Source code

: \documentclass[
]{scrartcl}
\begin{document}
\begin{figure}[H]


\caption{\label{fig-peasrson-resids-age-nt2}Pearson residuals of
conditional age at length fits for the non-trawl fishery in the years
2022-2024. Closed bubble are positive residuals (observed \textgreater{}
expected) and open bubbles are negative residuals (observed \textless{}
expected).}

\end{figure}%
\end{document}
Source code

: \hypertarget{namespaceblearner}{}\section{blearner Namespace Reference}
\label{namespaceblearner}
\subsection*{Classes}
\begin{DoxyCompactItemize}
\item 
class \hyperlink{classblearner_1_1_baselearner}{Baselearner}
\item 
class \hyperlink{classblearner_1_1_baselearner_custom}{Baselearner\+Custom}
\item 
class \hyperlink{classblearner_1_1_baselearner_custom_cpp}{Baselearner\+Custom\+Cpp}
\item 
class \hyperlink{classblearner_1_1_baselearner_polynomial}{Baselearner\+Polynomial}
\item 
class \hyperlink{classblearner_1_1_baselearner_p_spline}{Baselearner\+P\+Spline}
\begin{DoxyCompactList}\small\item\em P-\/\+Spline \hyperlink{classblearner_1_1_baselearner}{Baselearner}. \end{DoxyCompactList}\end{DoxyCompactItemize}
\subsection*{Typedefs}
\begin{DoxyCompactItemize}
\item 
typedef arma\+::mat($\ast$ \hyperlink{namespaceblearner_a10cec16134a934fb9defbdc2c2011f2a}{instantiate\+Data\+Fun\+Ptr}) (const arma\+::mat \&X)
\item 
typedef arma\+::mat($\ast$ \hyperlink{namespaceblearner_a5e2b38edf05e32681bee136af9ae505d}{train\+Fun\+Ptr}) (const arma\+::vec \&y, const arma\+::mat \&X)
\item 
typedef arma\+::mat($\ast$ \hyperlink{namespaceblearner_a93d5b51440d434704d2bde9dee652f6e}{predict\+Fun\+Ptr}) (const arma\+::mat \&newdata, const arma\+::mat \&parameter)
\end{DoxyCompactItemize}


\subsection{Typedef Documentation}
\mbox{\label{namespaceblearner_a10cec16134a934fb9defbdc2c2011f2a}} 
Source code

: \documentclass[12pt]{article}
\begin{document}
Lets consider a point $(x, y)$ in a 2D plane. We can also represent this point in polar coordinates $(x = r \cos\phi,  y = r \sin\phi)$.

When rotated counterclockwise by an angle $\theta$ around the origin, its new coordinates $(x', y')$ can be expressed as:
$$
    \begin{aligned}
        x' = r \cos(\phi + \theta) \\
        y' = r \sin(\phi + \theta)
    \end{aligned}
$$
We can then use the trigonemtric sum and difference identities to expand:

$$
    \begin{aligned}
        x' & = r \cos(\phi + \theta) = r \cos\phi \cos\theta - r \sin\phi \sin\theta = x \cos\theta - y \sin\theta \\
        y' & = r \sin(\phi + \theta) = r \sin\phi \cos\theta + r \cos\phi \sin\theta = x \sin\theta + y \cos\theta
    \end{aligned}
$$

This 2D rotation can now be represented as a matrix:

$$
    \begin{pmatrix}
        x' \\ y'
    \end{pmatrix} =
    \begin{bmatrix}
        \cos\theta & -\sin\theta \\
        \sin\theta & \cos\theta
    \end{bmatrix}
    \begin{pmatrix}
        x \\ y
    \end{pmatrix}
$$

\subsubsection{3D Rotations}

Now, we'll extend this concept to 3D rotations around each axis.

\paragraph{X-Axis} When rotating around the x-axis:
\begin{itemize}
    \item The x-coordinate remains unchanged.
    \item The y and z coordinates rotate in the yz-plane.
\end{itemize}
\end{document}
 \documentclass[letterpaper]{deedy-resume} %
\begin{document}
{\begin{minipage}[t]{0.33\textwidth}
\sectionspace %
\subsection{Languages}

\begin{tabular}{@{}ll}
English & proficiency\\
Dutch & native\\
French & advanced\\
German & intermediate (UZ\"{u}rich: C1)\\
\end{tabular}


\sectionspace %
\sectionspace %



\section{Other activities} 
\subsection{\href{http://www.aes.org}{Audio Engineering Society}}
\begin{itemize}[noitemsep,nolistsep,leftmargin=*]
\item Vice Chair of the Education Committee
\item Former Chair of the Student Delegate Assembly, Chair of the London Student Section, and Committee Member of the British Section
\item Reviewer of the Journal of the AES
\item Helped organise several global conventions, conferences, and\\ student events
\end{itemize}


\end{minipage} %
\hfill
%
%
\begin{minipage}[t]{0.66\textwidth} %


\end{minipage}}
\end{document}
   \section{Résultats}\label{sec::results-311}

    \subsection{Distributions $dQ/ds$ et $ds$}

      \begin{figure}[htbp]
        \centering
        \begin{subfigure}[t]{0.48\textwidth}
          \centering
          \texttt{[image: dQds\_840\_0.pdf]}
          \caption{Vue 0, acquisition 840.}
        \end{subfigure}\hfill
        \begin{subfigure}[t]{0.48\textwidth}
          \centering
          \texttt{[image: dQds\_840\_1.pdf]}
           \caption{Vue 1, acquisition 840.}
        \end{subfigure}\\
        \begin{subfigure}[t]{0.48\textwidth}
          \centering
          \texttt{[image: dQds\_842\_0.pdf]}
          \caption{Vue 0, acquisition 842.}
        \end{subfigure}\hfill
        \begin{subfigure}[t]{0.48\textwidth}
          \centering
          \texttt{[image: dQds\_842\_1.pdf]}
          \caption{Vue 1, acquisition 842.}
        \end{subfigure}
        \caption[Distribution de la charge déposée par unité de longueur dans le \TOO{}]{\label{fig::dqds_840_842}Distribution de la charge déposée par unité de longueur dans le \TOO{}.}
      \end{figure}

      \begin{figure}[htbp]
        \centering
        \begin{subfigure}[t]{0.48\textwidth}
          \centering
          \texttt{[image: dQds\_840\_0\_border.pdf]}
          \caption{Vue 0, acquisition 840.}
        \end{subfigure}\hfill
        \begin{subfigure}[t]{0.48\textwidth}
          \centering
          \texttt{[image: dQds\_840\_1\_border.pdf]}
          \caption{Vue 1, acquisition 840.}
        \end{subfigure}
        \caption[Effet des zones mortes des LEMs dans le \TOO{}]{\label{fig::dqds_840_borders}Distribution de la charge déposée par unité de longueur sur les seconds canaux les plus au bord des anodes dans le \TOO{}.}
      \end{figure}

◇ ◇ ◇ ◇ ◇ ◇ ◇

» WORK REQUIRED: Return the lines above, starting at the one that contains "des zones mortes" and running through the last, exactly as they appear, with no extra lines.

» SOLUTION BELOW:
        \caption[Effet des zones mortes des LEMs dans le \TOO{}]{\label{fig::dqds_840_borders}Distribution de la charge déposée par unité de longueur sur les seconds canaux les plus au bord des anodes dans le \TOO{}.}
      \end{figure}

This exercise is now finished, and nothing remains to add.